I couldn't find live coverage anywhere this morning, except on NASA's choppy Ustream. But it was still exciting:
LAUREL, Md. — It was like New Year’s Eve in Times Square as the countdown clock ticked down to zero.
“We’re going to do our 10-9-8 thing and you can get your flags out,” S. Alan Stern, the principal investigator for NASA’s New Horizons mission to Pluto told the people gathered at the Johns Hopkins Applied Physics Laboratory here, which is operating the mission. “We’re going to go absolutely ape.”
At about 7:50 a.m. Tuesday, NASA’s New Horizons spacecraft made it closest pass by Pluto, coming within 7,800 miles of the surface.
The crowd, which included the children of Clyde Tombaugh, the astronomer who discovered Pluto in 1930, cheered.
As soon as it arrived, New Horizons. was leaving, speeding along its trajectory at 31,000 miles per hour.
For now, no one knows how the spacecraft is faring.

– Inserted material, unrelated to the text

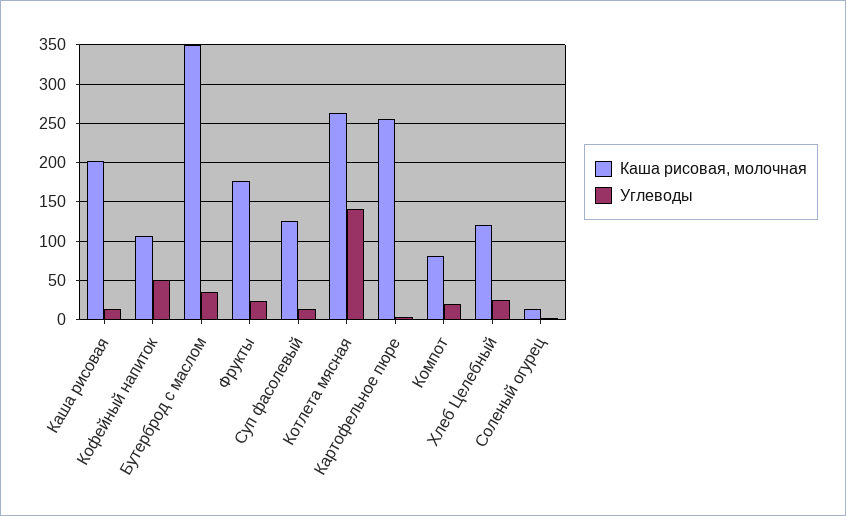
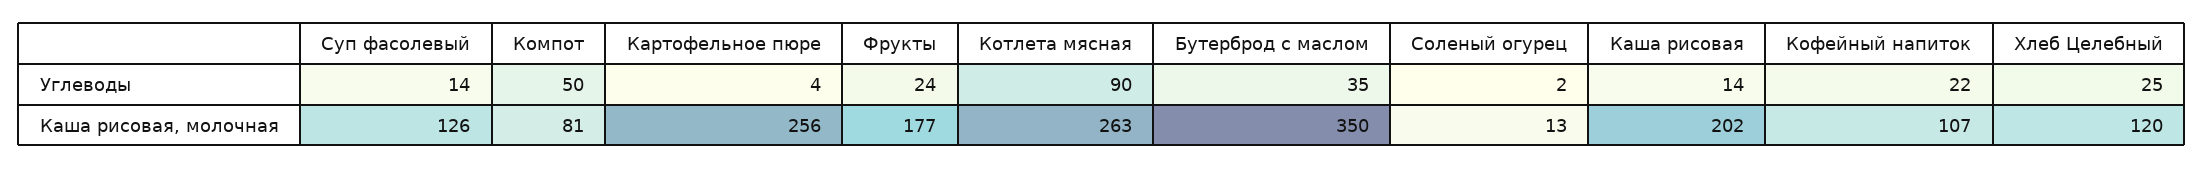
Углеводы, Кофейный напиток: 50 -> 22
Углеводы, Котлета мясная: 140 -> 90
Углеводы, Компот: 20 -> 50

New Horizons, which is in the middle of 22 hours of automated scientific observations, will not check in with mission controllers for several more hours, with the signal scheduled to arrive on Earth at 8:53 p.m. By tomorrow, the spacecraft will be mostly finished with the data collecting phase of the mission and begin sending back the trove of information for scientists to delve into.